Work order: Rewrite all of the records below, changing "photograph" to "image" wherever it occurs and leaving everything else unchanged. Do not include the pictures in your answer.

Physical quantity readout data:
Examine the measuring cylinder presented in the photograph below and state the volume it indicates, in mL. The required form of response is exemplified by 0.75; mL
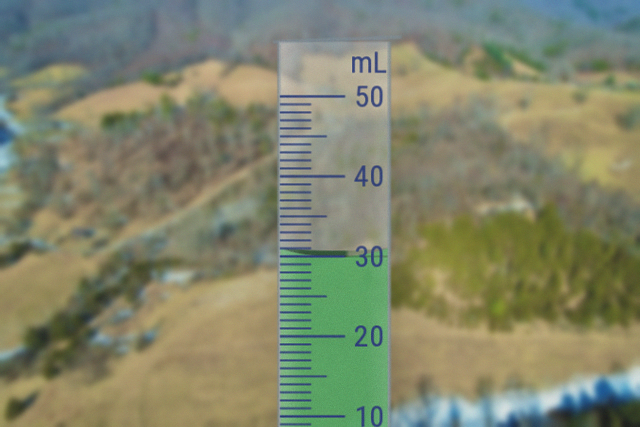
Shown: 30; mL
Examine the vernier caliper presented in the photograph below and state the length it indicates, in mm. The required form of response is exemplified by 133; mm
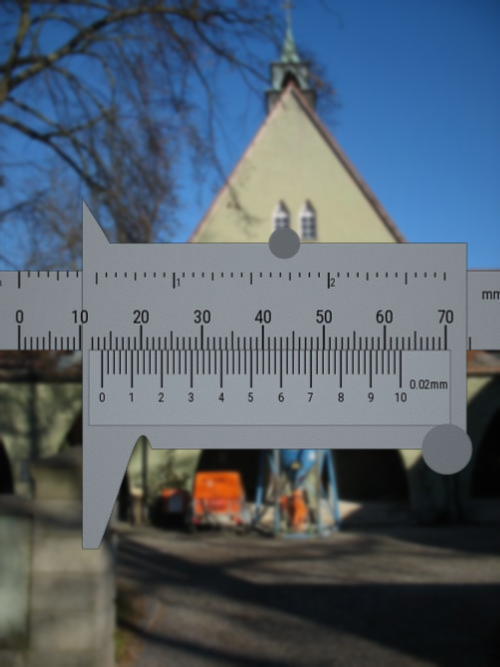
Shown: 13.6; mm
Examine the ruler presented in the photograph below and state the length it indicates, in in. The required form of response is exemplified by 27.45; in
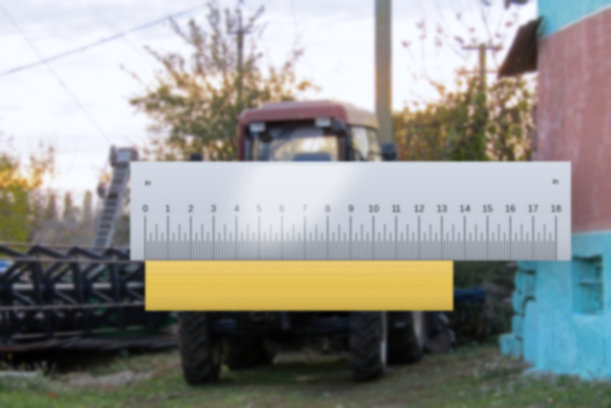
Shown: 13.5; in
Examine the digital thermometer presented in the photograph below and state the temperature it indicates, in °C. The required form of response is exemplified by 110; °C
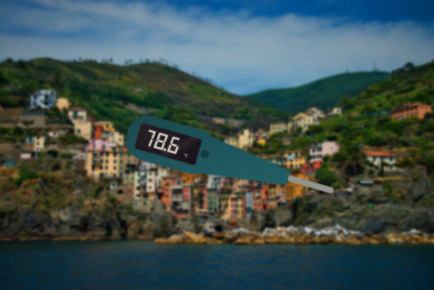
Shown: 78.6; °C
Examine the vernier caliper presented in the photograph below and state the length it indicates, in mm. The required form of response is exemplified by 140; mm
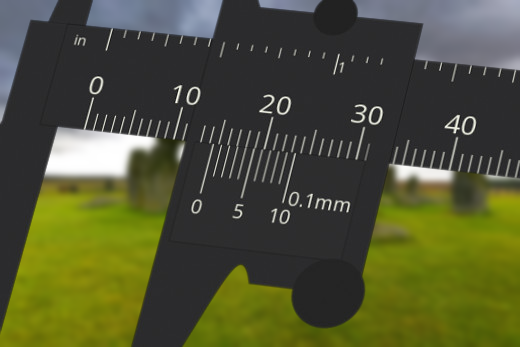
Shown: 14.4; mm
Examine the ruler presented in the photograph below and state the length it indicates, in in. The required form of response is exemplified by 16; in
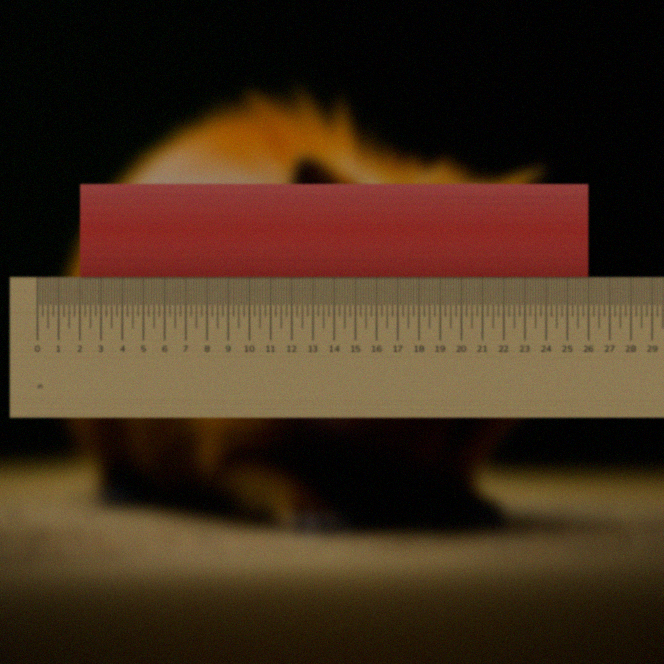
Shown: 24; in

Your response:
Examine the measuring cylinder presented in the image below and state the volume it indicates, in mL. The required form of response is exemplified by 0.75; mL
Shown: 30; mL
Examine the vernier caliper presented in the image below and state the length it indicates, in mm. The required form of response is exemplified by 133; mm
Shown: 13.6; mm
Examine the ruler presented in the image below and state the length it indicates, in in. The required form of response is exemplified by 27.45; in
Shown: 13.5; in
Examine the digital thermometer presented in the image below and state the temperature it indicates, in °C. The required form of response is exemplified by 110; °C
Shown: 78.6; °C
Examine the vernier caliper presented in the image below and state the length it indicates, in mm. The required form of response is exemplified by 140; mm
Shown: 14.4; mm
Examine the ruler presented in the image below and state the length it indicates, in in. The required form of response is exemplified by 16; in
Shown: 24; in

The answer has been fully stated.